What is expected —
Give back exactly the lines of the material below that start at the line containing "if (ce1) begin" and end at the line containing "input[DataWidth - 1:0] d0;", and no others.

Input records —
+ + + + + + +

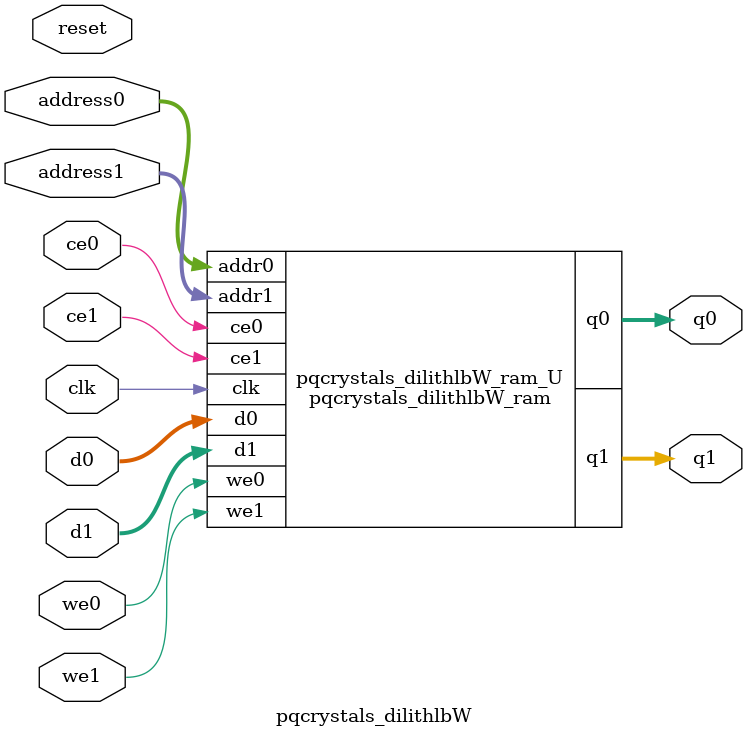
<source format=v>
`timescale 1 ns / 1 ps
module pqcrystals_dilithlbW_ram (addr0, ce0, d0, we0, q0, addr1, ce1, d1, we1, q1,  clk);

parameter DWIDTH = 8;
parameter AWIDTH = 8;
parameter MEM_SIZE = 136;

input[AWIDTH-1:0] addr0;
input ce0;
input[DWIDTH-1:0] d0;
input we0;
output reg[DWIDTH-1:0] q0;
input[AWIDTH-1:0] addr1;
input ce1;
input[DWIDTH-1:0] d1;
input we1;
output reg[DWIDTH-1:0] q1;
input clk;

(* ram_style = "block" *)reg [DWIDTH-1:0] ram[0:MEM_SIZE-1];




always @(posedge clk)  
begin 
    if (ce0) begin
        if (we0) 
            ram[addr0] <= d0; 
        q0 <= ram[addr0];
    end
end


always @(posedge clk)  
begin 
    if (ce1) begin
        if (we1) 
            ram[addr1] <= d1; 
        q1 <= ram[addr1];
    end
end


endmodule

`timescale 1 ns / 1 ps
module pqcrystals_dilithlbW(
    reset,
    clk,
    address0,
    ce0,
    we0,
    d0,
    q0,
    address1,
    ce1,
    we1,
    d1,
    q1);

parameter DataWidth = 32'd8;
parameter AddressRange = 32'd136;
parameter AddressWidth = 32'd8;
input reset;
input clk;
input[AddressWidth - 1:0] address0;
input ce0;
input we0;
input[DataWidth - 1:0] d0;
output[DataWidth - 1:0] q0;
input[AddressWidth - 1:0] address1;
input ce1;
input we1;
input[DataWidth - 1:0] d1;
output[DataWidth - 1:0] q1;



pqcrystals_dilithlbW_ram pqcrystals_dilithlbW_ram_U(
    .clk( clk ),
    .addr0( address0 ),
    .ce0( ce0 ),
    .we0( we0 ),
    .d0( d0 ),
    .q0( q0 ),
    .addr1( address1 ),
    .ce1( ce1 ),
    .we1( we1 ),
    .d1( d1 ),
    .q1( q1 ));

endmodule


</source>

+ + + + + + +

Your solution —
    if (ce1) begin
        if (we1) 
            ram[addr1] <= d1; 
        q1 <= ram[addr1];
    end
end


endmodule

`timescale 1 ns / 1 ps
module pqcrystals_dilithlbW(
    reset,
    clk,
    address0,
    ce0,
    we0,
    d0,
    q0,
    address1,
    ce1,
    we1,
    d1,
    q1);

parameter DataWidth = 32'd8;
parameter AddressRange = 32'd136;
parameter AddressWidth = 32'd8;
input reset;
input clk;
input[AddressWidth - 1:0] address0;
input ce0;
input we0;
input[DataWidth - 1:0] d0;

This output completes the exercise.